With minimal expense and a bit of time, passwords can be cracked much faster than expected using a smart brute-force guessing algorithm. A recent analysis by Kaspersky revealed that 59% of 193 million real passwords were cracked in under an hour, with 45% broken in less than a minute.
However, as explained by Antonov from Kaspersky, "smart guessing algorithms are trained on a data set of passwords to determine the frequency of various character combinations, starting with the most common and working down to the rarest."
Although brute-force attacks are popular due to their straightforward approach, they are not the most efficient method for password cracking. Most commonly used passwords contain predictable patterns like dates, names, dictionary words, and keyboard sequences. Incorporating these patterns into the algorithm speeds up the cracking process significantly.
The Kaspersky study demonstrated the advantage of combining brute-force and smart-guessing techniques. Pure brute force cracked 10% of passwords in under a minute, but this success rate jumped to 45% with the addition of smart-guessing. For passwords cracked between one minute and one hour, the success rate increased from 20% to 59%.
Humans are generally not good at creating secure passwords because the choices are rarely random. We tend to use familiar elements that smart-guessing algorithms can easily identify: common names, important dates, and recognizable patterns.
For example, a YouTube channel asked over 200,000 people to pick a 'random' number between 1 and 100, and most chose from a small set of numbers like 7, 37, 42, 69, 73, and 77. Even when attempting to create random character strings, people often stick to the center of the keyboard.

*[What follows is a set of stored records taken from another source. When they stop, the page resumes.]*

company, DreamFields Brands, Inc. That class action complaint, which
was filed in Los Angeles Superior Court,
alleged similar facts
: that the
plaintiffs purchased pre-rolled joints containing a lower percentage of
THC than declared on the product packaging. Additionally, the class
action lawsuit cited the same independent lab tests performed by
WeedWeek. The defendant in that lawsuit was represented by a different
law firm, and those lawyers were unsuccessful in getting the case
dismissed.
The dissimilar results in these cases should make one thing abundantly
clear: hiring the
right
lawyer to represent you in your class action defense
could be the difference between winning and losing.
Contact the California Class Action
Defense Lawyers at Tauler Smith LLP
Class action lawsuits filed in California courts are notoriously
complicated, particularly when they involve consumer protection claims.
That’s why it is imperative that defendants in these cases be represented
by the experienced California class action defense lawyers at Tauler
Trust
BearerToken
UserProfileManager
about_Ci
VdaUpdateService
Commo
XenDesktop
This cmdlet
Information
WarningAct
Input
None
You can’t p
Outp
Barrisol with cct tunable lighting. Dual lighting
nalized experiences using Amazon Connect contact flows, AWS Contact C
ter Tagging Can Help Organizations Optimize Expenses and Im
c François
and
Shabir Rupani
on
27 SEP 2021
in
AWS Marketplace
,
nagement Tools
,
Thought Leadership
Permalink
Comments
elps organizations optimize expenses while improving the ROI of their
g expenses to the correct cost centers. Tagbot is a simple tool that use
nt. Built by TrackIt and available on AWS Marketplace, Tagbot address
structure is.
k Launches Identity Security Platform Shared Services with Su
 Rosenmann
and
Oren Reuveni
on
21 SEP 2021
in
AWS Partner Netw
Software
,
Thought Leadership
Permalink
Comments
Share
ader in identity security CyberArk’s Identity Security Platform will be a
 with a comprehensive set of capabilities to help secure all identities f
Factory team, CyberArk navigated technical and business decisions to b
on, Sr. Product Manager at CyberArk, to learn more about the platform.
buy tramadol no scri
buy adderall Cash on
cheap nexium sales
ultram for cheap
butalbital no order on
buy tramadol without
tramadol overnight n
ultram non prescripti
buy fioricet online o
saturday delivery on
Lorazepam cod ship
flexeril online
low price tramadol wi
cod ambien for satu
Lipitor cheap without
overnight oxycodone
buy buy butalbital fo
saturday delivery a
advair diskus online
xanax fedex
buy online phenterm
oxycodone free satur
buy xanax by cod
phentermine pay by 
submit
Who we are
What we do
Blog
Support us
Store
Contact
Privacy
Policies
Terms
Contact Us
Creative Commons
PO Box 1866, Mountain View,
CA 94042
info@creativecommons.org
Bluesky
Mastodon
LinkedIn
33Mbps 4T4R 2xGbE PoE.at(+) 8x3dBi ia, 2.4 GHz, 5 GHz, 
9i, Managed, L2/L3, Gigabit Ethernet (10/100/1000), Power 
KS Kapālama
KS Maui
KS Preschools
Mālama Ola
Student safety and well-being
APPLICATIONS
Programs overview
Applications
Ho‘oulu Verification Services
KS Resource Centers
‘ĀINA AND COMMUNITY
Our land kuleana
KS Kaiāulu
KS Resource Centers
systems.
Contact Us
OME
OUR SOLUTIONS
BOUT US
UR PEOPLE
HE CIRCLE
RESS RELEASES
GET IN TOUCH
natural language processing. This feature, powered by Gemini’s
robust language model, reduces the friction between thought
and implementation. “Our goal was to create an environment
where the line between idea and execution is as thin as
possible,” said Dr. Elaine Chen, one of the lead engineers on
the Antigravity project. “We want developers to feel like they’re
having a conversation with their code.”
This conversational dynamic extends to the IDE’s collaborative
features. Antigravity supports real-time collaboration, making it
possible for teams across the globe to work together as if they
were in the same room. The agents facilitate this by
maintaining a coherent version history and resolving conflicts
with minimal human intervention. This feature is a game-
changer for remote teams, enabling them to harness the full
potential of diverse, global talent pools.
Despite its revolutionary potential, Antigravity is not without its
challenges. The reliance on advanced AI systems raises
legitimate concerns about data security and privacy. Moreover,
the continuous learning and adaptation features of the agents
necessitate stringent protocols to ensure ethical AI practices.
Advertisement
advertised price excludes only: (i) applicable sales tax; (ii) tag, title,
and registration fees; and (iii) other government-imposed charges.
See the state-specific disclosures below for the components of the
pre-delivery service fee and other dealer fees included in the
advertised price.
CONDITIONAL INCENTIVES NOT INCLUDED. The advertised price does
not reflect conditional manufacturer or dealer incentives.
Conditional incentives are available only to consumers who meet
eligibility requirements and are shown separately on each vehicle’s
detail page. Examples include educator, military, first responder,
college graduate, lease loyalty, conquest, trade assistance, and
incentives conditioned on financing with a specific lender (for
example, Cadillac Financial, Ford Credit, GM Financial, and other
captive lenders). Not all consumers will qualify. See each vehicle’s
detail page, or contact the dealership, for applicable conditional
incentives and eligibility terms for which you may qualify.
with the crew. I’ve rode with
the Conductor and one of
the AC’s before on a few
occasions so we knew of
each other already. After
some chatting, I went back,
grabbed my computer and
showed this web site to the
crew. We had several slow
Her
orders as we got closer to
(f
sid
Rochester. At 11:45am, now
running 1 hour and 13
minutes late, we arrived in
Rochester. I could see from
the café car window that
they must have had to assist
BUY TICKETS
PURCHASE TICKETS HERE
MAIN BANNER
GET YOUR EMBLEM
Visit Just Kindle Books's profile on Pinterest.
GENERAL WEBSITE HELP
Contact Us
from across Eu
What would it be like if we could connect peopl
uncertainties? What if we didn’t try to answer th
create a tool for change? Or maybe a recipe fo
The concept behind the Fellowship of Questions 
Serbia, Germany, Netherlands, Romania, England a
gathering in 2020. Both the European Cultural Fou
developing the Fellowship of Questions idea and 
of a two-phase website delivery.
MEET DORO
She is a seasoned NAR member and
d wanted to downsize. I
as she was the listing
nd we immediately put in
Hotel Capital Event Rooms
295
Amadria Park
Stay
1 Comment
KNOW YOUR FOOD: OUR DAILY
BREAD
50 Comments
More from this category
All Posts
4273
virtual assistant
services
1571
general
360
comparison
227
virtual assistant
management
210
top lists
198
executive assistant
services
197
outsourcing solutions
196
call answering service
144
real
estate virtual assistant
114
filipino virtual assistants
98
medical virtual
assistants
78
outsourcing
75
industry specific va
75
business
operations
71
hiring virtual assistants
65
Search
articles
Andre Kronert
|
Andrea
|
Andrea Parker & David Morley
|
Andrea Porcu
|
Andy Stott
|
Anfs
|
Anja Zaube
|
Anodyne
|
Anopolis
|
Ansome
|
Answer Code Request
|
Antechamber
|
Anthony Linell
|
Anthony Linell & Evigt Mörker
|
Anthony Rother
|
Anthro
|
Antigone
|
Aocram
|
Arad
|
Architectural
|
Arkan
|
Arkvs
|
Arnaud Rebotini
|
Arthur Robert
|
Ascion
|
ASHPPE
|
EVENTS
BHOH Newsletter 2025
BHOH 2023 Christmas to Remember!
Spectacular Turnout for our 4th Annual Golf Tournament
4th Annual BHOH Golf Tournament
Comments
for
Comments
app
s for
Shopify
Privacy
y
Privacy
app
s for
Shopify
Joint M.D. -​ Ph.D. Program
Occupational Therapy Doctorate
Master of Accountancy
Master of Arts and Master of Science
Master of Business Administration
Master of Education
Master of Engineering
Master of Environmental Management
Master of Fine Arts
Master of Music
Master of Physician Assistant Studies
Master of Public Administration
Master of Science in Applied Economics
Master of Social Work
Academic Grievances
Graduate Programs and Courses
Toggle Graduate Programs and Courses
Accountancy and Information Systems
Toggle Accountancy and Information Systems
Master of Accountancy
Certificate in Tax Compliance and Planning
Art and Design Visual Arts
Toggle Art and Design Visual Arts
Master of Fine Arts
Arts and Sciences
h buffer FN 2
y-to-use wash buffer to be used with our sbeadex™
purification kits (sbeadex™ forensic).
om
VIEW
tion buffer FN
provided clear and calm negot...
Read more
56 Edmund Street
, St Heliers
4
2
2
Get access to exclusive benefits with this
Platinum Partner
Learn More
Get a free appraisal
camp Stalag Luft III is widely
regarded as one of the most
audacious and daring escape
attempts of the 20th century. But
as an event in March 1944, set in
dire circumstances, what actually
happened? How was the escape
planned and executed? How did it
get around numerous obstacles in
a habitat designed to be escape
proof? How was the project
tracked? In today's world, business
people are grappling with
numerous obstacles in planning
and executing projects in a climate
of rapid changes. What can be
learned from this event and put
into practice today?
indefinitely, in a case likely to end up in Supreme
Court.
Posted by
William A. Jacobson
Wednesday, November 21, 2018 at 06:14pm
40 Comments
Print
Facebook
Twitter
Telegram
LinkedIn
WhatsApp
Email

This analysis underscores the importance of creating stronger, less predictable passwords. Using a combination of upper and lower case letters, numbers, and special characters can help enhance password security.
Additionally, implementing multi-factor authentication (MFA) adds an extra layer of protection, making unauthorized access much more challenging. Regularly updating passwords and avoiding reuse of old ones are also essential practices for safeguarding accounts from being easily compromised.
Employing password managers can also aid in generating and storing complex passwords, reducing the reliance on human memory and, thus, the use of predictable patterns.
As cyber threats continue to evolve, staying informed about the latest security practices and adopting proactive measures will be crucial in defending against sophisticated password-cracking techniques.